(INFORMATION begins)

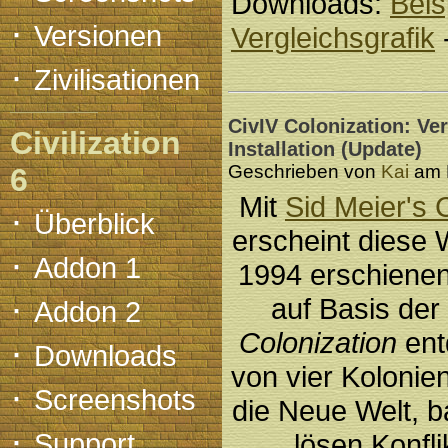
Downloads:
Beis
·
Versionen
Vergleichsgrafik
·
Zivilisationen
CivIV Colonization: Ver
Civilization
Installation (Update)
Geschrieben von
Kai
am D
6
Mit
Sid Meier's 
·
Überblick
erscheint diese
·
Addon 1
1994 erschiene
·
auf Basis der 
Addon 2
Colonization
ent
·
Downloads
von vier Koloni
·
Screenshots
die Neue Welt, 
·
Support
lösen Konfl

(INFORMATION ends)

■ **TASK PROMPT**: From the entries above, list each line with "Colonization" in it.

■ **YOUR RESPONSE**:
CivIV Colonization: Ver
Colonization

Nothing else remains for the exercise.